The case involved Rapid Sequence Ltd who had defended their position with HMRC but were over-ruled by the tribunal judge. The company supplied overseas based anaesthetists to hospitals in the NHS and received a fee based on the number of hours that the locum doctors worked; the locums themselves were self-employed. They did not charge VAT on their invoices as they believed that it was correct to apply the exemption, provided under Item 5 of Group 7 or Schedule 9 of the VAT Act 1994, for the provision of a deputy for a person registered in the register of medical practitioners.

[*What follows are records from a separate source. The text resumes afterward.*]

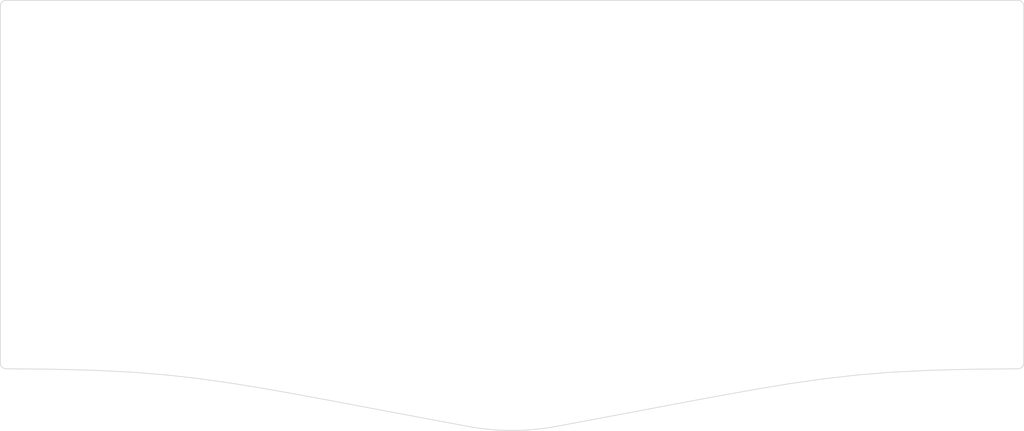
<source format=kicad_pcb>


(kicad_pcb (version 20171130) (host pcbnew 5.1.6)

  (page A3)
  (title_block
    (title "hotswap_cuts")
    (rev "v1.0.0")
    (company "Unknown")
  )

  (general
    (thickness 1.6)
  )

  (layers
    (0 F.Cu signal)
    (31 B.Cu signal)
    (32 B.Adhes user)
    (33 F.Adhes user)
    (34 B.Paste user)
    (35 F.Paste user)
    (36 B.SilkS user)
    (37 F.SilkS user)
    (38 B.Mask user)
    (39 F.Mask user)
    (40 Dwgs.User user)
    (41 Cmts.User user)
    (42 Eco1.User user)
    (43 Eco2.User user)
    (44 Edge.Cuts user)
    (45 Margin user)
    (46 B.CrtYd user)
    (47 F.CrtYd user)
    (48 B.Fab user)
    (49 F.Fab user)
  )

  (setup
    (last_trace_width 0.25)
    (trace_clearance 0.2)
    (zone_clearance 0.508)
    (zone_45_only no)
    (trace_min 0.2)
    (via_size 0.8)
    (via_drill 0.4)
    (via_min_size 0.4)
    (via_min_drill 0.3)
    (uvia_size 0.3)
    (uvia_drill 0.1)
    (uvias_allowed no)
    (uvia_min_size 0.2)
    (uvia_min_drill 0.1)
    (edge_width 0.05)
    (segment_width 0.2)
    (pcb_text_width 0.3)
    (pcb_text_size 1.5 1.5)
    (mod_edge_width 0.12)
    (mod_text_size 1 1)
    (mod_text_width 0.15)
    (pad_size 1.524 1.524)
    (pad_drill 0.762)
    (pad_to_mask_clearance 0.05)
    (aux_axis_origin 0 0)
    (visible_elements FFFFFF7F)
    (pcbplotparams
      (layerselection 0x010fc_ffffffff)
      (usegerberextensions false)
      (usegerberattributes true)
      (usegerberadvancedattributes true)
      (creategerberjobfile true)
      (excludeedgelayer true)
      (linewidth 0.100000)
      (plotframeref false)
      (viasonmask false)
      (mode 1)
      (useauxorigin false)
      (hpglpennumber 1)
      (hpglpenspeed 20)
      (hpglpendiameter 15.000000)
      (psnegative false)
      (psa4output false)
      (plotreference true)
      (plotvalue true)
      (plotinvisibletext false)
      (padsonsilk false)
      (subtractmaskfromsilk false)
      (outputformat 1)
      (mirror false)
      (drillshape 1)
      (scaleselection 1)
      (outputdirectory ""))
  )

  (net 0 "")

  (net_class Default "This is the default net class."
    (clearance 0.2)
    (trace_width 0.25)
    (via_dia 0.8)
    (via_drill 0.4)
    (uvia_dia 0.3)
    (uvia_drill 0.1)
    (add_net "")
  )

  (footprint "pcb_shape" (layer F.Cu) (at 0 0 0))
(footprint "hotswap_v2_pin_cutout" (layer "F.Cu") (at 0 0 0))
(footprint "hotswap_v2_pin_cutout" (layer "F.Cu") (at 21.9372417 0.5976804999999992 -3.5))
(footprint "hotswap_v2_pin_cutout" (layer "F.Cu") (at 41.426508399999996 2.3884925999999993 -7))
(footprint "hotswap_v2_pin_cutout" (layer "F.Cu") (at 60.770097199999995 5.3657557 -10.5))
(footprint "hotswap_v2_pin_cutout" (layer "F.Cu") (at 79.4519404 8.828230600000001 -10.5))
(footprint "hotswap_v2_pin_cutout" (layer "F.Cu") (at 195.298199 0 0))
(footprint "hotswap_v2_pin_cutout" (layer "F.Cu") (at 173.3609573 0.5976804999999992 3.5))
(footprint "hotswap_v2_pin_cutout" (layer "F.Cu") (at 153.87169060000002 2.3884925999999993 7))
(footprint "hotswap_v2_pin_cutout" (layer "F.Cu") (at 134.5281018 5.3657557 10.5))
(footprint "hotswap_v2_pin_cutout" (layer "F.Cu") (at 115.84625860000001 8.828230600000001 10.5))
(footprint "hotswap_v2_pin_cutout" (layer "F.Cu") (at 0 19 0))
(footprint "hotswap_v2_pin_cutout" (layer "F.Cu") (at 21.9372417 19.5976805 -3.5))
(footprint "hotswap_v2_pin_cutout" (layer "F.Cu") (at 41.426508399999996 21.3884926 -7))
(footprint "hotswap_v2_pin_cutout" (layer "F.Cu") (at 60.770097199999995 24.3657557 -10.5))
(footprint "hotswap_v2_pin_cutout" (layer "F.Cu") (at 79.4519404 27.8282306 -10.5))
(footprint "hotswap_v2_pin_cutout" (layer "F.Cu") (at 195.298199 19 0))
(footprint "hotswap_v2_pin_cutout" (layer "F.Cu") (at 173.3609573 19.5976805 3.5))
(footprint "hotswap_v2_pin_cutout" (layer "F.Cu") (at 153.87169060000002 21.3884926 7))
(footprint "hotswap_v2_pin_cutout" (layer "F.Cu") (at 134.5281018 24.3657557 10.5))
(footprint "hotswap_v2_pin_cutout" (layer "F.Cu") (at 115.84625860000001 27.8282306 10.5))
(footprint "hotswap_v2_pin_cutout" (layer "F.Cu") (at -2.375 38 0))
(footprint "hotswap_v2_pin_cutout" (layer "F.Cu") (at 16.910685 38.2945468 -1.75))
(footprint "hotswap_v2_pin_cutout" (layer "F.Cu") (at 36.575537600000004 39.6480929 -6.125))
(footprint "hotswap_v2_pin_cutout" (layer "F.Cu") (at 56.0798355 42.497808199999994 -10.5))
(footprint "hotswap_v2_pin_cutout" (layer "F.Cu") (at 74.7616788 45.9602831 -10.5))
(footprint "hotswap_v2_pin_cutout" (layer "F.Cu") (at 197.673199 38 0))
(footprint "hotswap_v2_pin_cutout" (layer "F.Cu") (at 178.387514 38.2945468 1.75))
(footprint "hotswap_v2_pin_cutout" (layer "F.Cu") (at 158.7226614 39.6480929 6.125))
(footprint "hotswap_v2_pin_cutout" (layer "F.Cu") (at 139.2183635 42.497808199999994 10.5))
(footprint "hotswap_v2_pin_cutout" (layer "F.Cu") (at 120.53652020000001 45.9602831 10.5))
(footprint "hotswap_v2_pin_cutout" (layer "F.Cu") (at 32.709803699999995 60.9141801 -10.5))
(footprint "hotswap_v2_pin_cutout" (layer "F.Cu") (at 55.5704803 65.15115610000001 -10.5))
(footprint "hotswap_v2_pin_cutout" (layer "F.Cu") (at 76.587554 69.04644040000001 -10.5))
(footprint "hotswap_v2_pin_cutout" (layer "F.Cu") (at 162.5883953 60.9141801 10.5))
(footprint "hotswap_v2_pin_cutout" (layer "F.Cu") (at 139.72771870000003 65.15115610000001 10.5))
(footprint "hotswap_v2_pin_cutout" (layer "F.Cu") (at 118.71064500000001 69.04644040000001 10.5))
  

)


</source>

HMRC’s argument, which was successfully upheld, was that, in order for the exemption to apply, Rapid Sequence would need to be making supplies of medical care where, in fact, they were making supplies of staff. The tribunal also noted that the locums were not under the supervision and direction of the agency; the doctor was self-employed would exercise his own professional judgement and allocation of work and administrative matters would be dealt with by the NHS trust. HMRC also maintained that it was the medical care that was provided by the locum doctor that would be exempt from VAT and not the provision of his services by the recruitment agency and they stated that this opinion was in line with Article 132 of the Principal VAT Directive.
Although it is felt that Rapid Sequence may appeal the case, recruitment agencies should be very wary of using the VAT exemption which applies to the supply of medical care if their only role is to supply staff. This ruling confirms that an umbrella company employing a medical professional whose work is sourced through a recruitment agency should be charging standard rate VAT on their invoices. An exemption which does not apply to the agency will certainly not apply to a third party intermediary.